WHAT YOU NEED TO DO =
Gather every line in the items below that contains the word "Aunque". Case counts, so match capital and lowercase letters as given.

EXTRACTED DATA =

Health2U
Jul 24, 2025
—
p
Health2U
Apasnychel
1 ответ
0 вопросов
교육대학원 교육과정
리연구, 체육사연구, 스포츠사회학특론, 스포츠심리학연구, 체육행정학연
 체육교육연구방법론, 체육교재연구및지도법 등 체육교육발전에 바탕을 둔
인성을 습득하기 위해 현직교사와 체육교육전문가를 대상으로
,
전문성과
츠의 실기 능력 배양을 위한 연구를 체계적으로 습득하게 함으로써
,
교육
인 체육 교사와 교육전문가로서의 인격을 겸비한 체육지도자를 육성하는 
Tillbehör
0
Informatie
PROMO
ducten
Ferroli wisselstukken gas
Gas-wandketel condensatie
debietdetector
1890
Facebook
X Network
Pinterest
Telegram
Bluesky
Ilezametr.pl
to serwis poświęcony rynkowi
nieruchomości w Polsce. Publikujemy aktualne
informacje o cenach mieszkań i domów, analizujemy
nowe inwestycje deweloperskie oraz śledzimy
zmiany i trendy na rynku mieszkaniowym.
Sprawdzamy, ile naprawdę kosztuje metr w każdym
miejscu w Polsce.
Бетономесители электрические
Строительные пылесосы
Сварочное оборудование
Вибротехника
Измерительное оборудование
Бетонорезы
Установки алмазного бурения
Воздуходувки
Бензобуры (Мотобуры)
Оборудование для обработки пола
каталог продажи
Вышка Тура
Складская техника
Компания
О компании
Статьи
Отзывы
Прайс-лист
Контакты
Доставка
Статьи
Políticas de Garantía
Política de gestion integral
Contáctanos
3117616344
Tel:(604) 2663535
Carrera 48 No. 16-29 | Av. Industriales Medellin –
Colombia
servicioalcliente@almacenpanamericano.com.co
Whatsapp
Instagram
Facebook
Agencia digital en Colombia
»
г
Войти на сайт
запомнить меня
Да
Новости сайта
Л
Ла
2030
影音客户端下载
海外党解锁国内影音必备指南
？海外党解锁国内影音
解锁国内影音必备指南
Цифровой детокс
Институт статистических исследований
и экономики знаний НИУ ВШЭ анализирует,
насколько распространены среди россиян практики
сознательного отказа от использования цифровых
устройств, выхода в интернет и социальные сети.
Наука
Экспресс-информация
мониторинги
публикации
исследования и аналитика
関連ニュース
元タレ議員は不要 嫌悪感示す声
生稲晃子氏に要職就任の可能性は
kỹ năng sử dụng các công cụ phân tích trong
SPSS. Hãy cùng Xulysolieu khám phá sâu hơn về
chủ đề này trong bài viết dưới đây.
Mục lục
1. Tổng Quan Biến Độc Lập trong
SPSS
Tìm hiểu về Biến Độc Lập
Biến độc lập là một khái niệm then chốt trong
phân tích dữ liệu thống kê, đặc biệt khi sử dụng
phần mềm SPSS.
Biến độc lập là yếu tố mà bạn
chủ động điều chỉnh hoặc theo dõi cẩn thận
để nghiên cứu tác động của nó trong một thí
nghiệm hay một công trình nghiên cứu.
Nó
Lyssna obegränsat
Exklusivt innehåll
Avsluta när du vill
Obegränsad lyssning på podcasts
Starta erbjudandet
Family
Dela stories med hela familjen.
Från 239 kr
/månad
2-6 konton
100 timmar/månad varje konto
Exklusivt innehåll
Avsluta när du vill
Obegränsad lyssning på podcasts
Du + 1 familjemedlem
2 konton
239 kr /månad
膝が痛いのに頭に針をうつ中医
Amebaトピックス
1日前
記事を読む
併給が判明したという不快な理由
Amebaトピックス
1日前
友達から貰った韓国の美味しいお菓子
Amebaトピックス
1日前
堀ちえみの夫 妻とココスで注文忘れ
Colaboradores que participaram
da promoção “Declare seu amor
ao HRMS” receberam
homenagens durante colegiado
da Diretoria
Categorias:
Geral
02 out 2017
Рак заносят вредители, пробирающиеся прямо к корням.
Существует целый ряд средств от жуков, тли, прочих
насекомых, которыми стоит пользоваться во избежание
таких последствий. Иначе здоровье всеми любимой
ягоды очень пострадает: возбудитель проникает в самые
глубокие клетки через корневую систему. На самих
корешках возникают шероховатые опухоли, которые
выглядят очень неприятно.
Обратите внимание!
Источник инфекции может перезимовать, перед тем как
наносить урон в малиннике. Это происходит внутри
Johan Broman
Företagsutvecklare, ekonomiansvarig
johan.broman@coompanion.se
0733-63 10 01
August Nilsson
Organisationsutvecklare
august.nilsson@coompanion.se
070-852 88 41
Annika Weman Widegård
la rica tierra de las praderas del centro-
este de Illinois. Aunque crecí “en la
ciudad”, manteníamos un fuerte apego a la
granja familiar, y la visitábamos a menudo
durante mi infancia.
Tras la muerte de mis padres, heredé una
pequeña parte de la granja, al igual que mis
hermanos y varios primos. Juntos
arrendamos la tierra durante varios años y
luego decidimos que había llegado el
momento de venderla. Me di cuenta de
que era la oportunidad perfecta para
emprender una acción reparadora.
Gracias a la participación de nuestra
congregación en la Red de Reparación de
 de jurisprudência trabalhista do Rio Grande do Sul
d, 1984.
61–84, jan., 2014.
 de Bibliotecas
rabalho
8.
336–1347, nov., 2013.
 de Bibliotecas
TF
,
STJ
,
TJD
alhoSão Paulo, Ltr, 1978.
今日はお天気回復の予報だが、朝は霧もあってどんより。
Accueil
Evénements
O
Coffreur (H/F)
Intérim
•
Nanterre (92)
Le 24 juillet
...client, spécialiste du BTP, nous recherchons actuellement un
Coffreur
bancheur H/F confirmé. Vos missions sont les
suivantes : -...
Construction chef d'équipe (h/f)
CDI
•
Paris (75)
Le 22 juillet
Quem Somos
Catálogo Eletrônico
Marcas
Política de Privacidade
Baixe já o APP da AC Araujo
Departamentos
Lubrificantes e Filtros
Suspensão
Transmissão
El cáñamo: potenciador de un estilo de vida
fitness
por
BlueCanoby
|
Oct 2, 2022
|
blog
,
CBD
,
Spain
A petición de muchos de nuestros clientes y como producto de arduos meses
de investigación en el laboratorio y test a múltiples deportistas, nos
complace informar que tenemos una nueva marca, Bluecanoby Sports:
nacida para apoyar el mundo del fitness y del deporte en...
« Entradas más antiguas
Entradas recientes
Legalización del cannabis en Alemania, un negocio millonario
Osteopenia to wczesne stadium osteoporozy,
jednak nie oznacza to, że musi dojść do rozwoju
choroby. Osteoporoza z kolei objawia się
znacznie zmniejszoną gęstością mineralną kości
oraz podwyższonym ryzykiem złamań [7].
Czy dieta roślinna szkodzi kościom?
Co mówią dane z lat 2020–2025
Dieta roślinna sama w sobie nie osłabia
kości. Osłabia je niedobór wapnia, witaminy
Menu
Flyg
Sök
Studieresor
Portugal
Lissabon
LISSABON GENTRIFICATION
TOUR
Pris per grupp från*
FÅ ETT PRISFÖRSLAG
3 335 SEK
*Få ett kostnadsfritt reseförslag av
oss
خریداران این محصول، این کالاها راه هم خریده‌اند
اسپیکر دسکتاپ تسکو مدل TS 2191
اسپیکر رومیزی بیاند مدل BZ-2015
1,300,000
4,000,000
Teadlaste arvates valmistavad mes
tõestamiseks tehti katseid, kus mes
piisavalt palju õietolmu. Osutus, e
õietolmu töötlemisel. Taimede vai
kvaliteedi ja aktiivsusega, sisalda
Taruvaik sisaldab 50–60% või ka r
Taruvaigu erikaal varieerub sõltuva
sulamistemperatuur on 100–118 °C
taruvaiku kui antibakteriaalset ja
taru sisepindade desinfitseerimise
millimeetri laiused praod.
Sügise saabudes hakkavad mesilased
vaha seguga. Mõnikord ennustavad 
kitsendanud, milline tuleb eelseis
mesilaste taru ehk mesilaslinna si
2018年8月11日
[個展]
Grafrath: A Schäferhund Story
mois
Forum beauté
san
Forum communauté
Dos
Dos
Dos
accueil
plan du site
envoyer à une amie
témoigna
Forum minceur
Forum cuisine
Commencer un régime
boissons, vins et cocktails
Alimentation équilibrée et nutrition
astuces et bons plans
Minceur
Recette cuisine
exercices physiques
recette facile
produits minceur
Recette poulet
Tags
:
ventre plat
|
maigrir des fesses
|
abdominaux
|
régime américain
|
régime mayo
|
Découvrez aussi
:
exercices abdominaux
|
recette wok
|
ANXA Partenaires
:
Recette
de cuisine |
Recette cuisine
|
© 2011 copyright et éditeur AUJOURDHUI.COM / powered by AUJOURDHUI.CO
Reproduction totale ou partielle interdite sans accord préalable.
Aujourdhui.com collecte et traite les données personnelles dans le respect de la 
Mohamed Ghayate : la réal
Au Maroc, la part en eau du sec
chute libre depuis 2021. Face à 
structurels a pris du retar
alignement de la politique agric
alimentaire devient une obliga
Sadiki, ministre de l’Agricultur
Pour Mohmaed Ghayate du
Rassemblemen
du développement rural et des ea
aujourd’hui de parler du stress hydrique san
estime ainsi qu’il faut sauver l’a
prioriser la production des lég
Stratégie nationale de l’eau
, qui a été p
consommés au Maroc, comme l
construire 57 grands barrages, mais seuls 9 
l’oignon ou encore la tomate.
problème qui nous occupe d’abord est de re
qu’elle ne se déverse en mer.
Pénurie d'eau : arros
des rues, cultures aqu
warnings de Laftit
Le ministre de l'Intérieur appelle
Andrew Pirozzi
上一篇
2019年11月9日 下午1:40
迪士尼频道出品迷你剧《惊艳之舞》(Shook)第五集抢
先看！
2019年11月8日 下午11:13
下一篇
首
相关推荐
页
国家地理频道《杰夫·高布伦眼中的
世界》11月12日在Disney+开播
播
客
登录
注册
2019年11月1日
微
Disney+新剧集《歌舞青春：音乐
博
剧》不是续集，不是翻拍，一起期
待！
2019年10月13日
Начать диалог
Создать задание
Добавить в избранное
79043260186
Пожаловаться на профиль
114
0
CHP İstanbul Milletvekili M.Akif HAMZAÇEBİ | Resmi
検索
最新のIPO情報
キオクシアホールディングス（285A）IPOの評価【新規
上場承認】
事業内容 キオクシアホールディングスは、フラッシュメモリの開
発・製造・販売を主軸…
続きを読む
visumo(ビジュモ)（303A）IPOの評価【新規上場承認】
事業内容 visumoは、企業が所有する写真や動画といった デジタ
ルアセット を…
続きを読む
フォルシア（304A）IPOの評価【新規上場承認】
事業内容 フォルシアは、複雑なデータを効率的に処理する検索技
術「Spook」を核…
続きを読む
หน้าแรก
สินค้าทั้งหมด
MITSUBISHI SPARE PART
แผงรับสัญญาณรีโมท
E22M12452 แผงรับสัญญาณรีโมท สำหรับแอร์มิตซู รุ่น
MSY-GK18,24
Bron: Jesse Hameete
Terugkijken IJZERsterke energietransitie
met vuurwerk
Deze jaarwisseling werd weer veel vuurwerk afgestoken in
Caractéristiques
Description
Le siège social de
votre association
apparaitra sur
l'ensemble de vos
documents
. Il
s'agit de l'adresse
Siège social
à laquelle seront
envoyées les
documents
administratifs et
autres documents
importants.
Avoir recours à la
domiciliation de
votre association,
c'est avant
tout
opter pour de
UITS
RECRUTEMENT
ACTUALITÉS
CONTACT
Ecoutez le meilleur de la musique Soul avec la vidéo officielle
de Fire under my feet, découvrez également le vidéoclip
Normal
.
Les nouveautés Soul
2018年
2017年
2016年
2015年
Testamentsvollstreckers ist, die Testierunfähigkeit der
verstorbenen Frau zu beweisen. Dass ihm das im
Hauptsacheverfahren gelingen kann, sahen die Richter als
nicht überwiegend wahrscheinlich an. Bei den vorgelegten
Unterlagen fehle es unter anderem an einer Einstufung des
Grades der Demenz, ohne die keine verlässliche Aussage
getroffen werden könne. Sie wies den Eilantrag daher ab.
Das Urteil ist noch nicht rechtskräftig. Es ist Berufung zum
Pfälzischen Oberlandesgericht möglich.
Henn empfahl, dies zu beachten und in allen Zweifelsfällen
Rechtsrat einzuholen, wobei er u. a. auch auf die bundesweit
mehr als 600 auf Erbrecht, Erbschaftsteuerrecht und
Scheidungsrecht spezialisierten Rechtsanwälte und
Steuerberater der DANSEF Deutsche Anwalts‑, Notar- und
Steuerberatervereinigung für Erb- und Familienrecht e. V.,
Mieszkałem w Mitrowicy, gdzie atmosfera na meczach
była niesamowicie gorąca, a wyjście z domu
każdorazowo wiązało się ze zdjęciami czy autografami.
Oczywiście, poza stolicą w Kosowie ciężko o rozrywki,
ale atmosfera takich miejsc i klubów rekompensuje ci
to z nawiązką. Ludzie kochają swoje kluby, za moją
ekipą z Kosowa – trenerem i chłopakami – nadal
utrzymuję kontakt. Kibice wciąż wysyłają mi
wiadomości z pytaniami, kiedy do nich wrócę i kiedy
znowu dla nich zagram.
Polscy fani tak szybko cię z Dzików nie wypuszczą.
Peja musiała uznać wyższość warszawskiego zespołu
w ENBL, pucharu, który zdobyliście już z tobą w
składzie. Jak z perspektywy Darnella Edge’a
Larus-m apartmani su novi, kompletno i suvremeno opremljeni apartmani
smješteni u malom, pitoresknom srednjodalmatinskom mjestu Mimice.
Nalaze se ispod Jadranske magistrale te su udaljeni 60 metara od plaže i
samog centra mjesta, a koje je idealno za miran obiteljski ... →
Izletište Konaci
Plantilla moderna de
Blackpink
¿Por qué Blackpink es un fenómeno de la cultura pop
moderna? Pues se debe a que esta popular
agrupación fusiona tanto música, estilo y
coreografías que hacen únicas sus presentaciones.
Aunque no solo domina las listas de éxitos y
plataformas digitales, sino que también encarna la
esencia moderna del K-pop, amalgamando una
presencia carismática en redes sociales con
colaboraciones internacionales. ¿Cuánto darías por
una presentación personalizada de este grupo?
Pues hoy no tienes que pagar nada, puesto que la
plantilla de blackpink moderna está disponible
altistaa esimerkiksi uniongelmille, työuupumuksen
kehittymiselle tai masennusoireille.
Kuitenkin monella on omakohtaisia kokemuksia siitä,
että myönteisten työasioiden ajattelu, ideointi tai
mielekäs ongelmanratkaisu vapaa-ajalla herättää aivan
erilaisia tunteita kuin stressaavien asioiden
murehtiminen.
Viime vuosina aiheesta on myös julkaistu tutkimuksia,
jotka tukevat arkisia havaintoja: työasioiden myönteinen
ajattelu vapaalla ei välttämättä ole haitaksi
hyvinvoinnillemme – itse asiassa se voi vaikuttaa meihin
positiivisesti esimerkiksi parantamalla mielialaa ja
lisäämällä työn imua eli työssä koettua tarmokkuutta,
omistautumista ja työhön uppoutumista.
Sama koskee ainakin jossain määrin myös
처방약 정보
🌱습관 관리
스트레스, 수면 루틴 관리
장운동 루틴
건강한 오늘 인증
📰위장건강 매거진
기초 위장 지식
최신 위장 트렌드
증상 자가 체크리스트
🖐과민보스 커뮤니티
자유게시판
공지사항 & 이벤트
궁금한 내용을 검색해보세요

TASK RESULT =
este de Illinois. Aunque crecí “en la
Aunque no solo domina las listas de éxitos y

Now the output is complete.